Ainda ontem saiu a notícia de que duas voluntárias da distribuição alimentar a pessoas sem-abrigo, no Porto, foram vítimas de “empurrões e murros” por dois homens que, depois de terem feito a saudação nazi, as acusaram de aumentarem o número de imigrantes no país.
Daqui a uns dias, depois de no domingo se concluírem as manifestações de Lisboa e Porto em repúdio a estes ataques fascistas, este assunto deverá ficar esquecido, tal como ficou esquecida a agressividade e a pequena batalha campal que o Ergue-te e o Grupo 1143 provocaram em Lisboa, no dia 25 de Abril. Como ficou esquecido o ataque a imigrantes no Porto ocorrido em maio do ano passado, que levou cinco pessoas às urgências.
As palavras e condenações dos políticos estão, nestes casos, totalmente ocas. Os instrumentos legislativos disponíveis são inadequados. Medidas problemáticas, como a proibição de manifestações, são tiros no pé na democracia. Não há forma de combater o terror fascista?
Quem fez o 25 de Abril e quem escreveu a Constituição sabia o que era preciso fazer: “Não são consentidas associações armadas nem de tipo militar, militarizadas ou paramilitares, nem organizações racistas ou que perfilhem a ideologia fascista”, diz o artigo 46 da Lei Fundamental.

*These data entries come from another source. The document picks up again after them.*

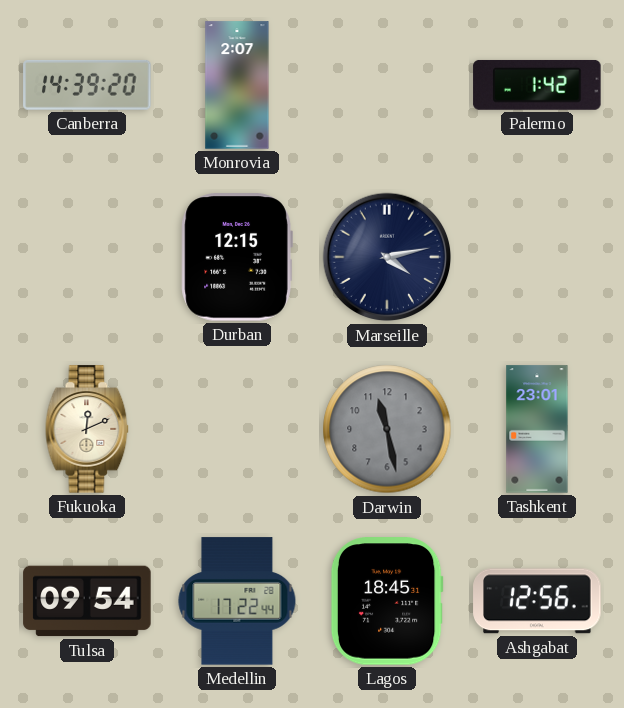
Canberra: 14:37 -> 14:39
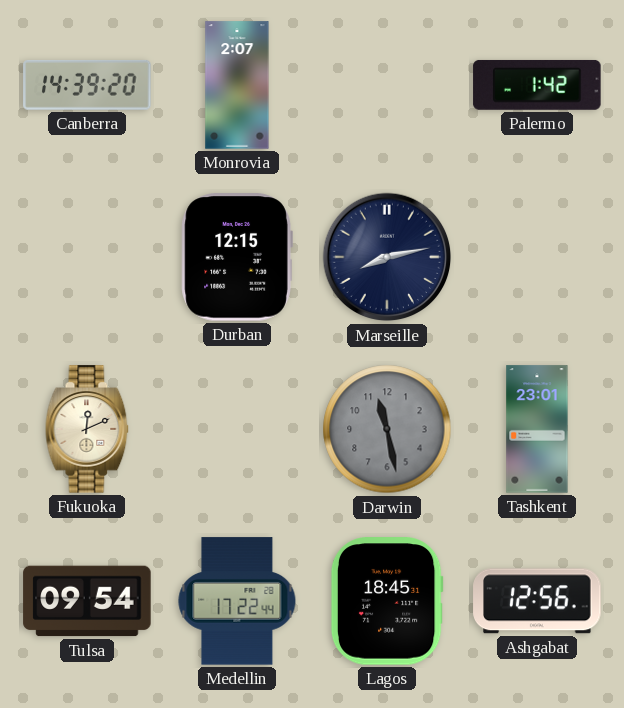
Marseille: 4:13 -> 8:13
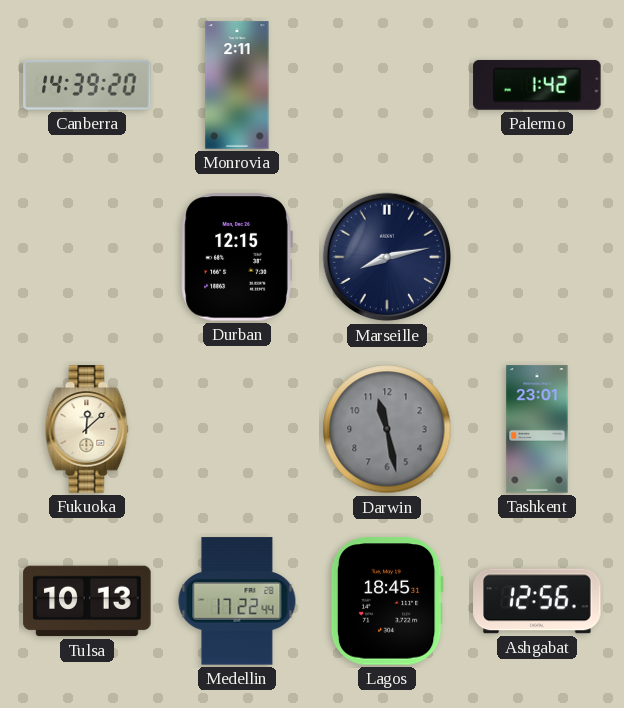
Monrovia: 2:07 -> 2:11
Fukuoka: 12:11 -> 12:08
Tulsa: 09:54 -> 10:13
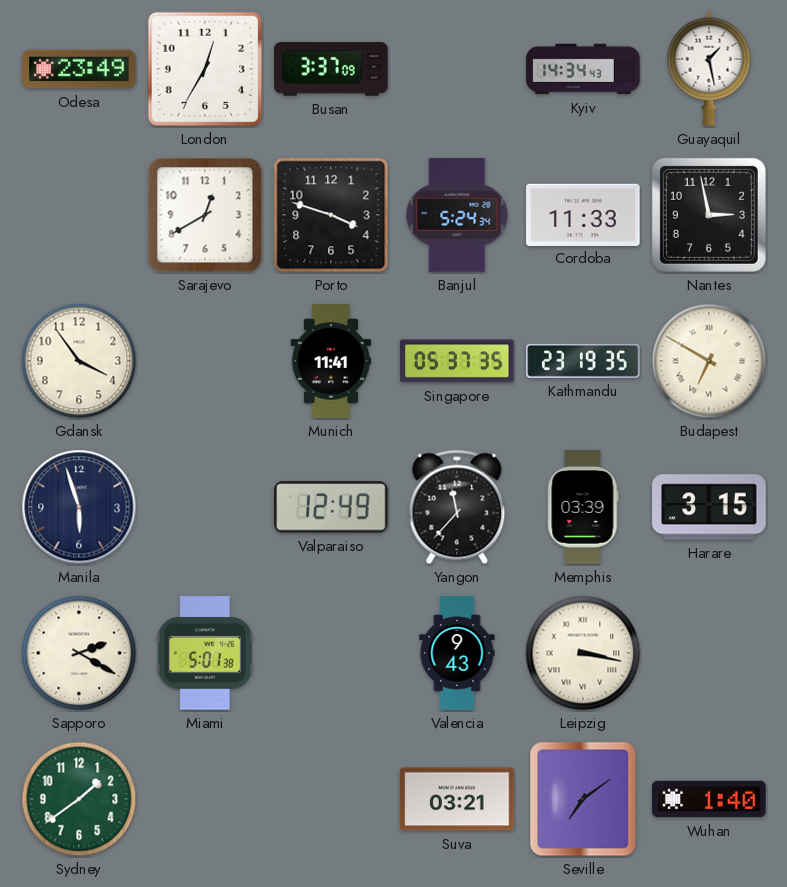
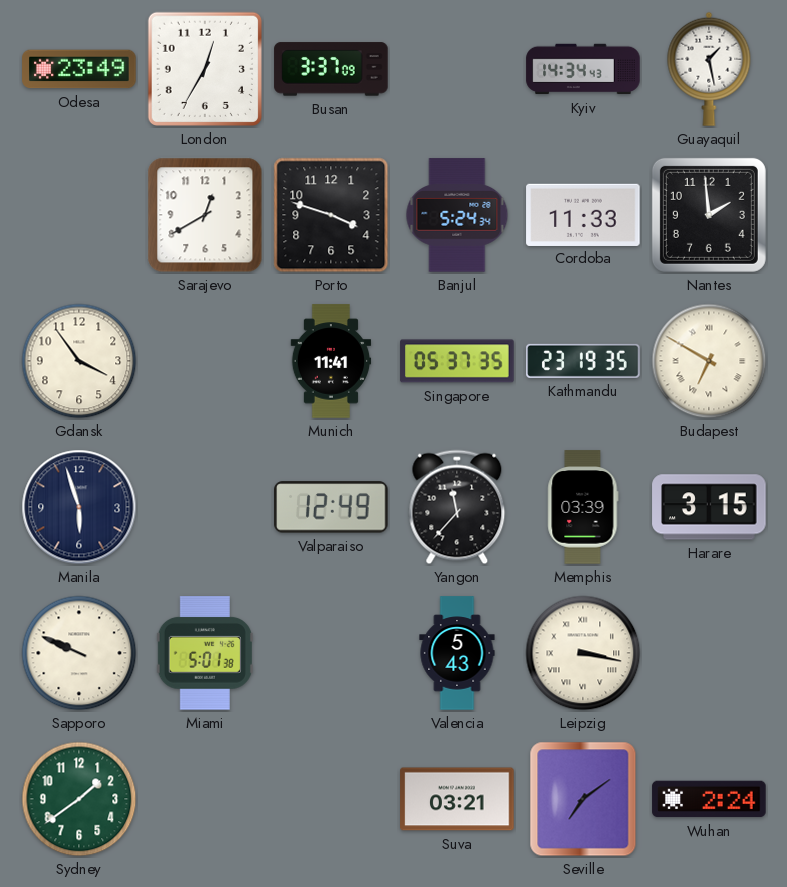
Nantes: 2:58 -> 1:59
Sapporo: 2:20 -> 9:49
Valencia: 9:43 -> 5:43
Wuhan: 1:40 -> 2:24
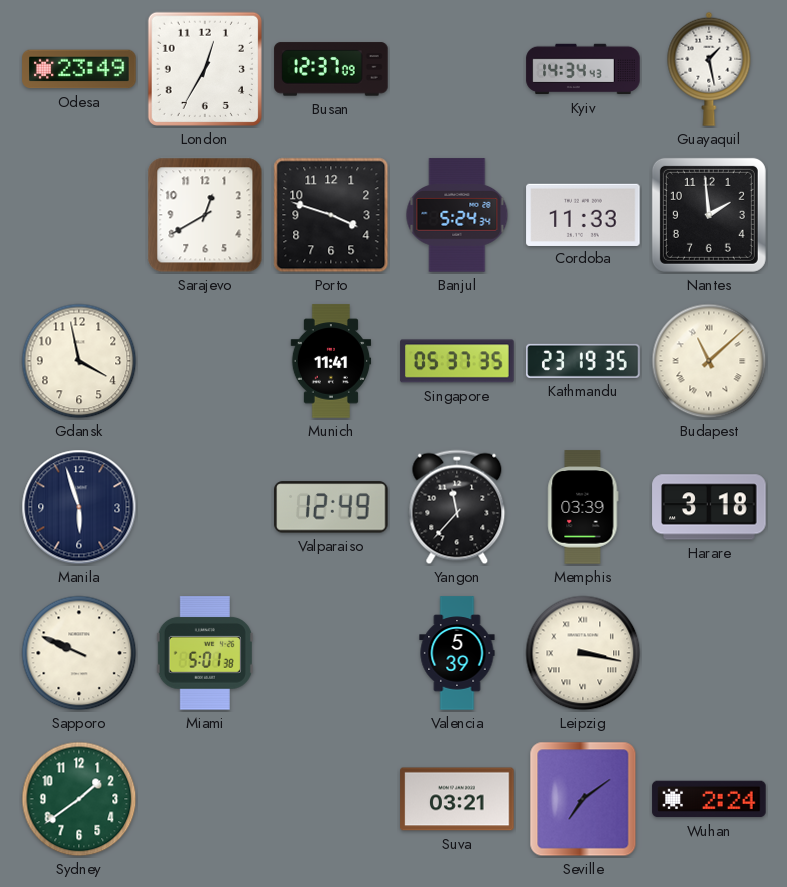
Busan: 3:37 -> 12:37
Gdansk: 3:54 -> 3:58
Budapest: 6:50 -> 11:08
Harare: 3:15 -> 3:18
Valencia: 5:43 -> 5:39
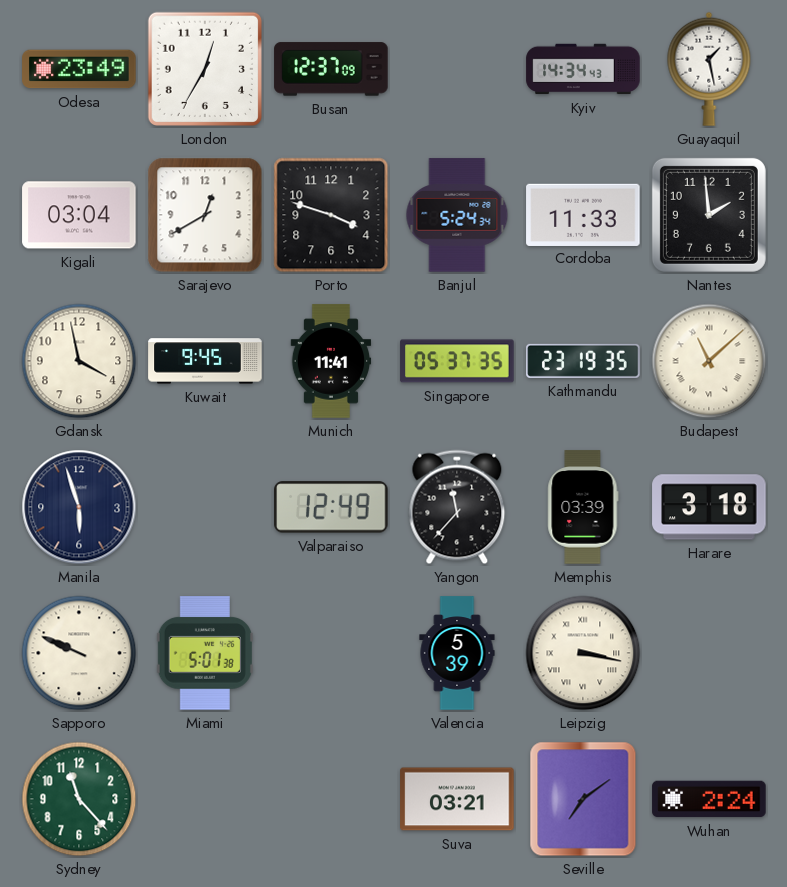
Kigali: none -> 03:04
Kuwait: none -> 9:45
Sydney: 1:39 -> 11:23
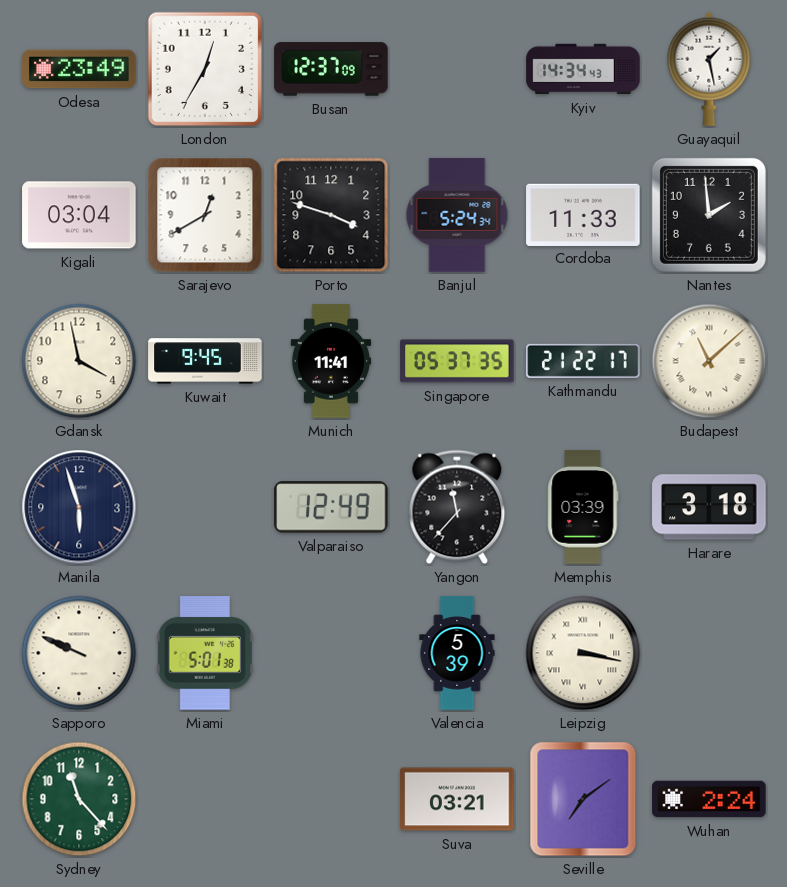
Kathmandu: 23:19 -> 21:22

Porque é que os tribunais não decretam o cariz fascista e/ou racista do Grupo 1143, do Ergue-te, do “Blood & Honour” e de todos esses grupelhos que têm fé na cruz suástica e na saudação romana? Porque é que esse instrumento constitucional, que decreta a ilegitimidade política da existência desses grupos em democracia, permitindo um tratamento judiciário e judicial bem mais assertivo, não é aplicado? Quem, afinal, não quer combater o fascismo?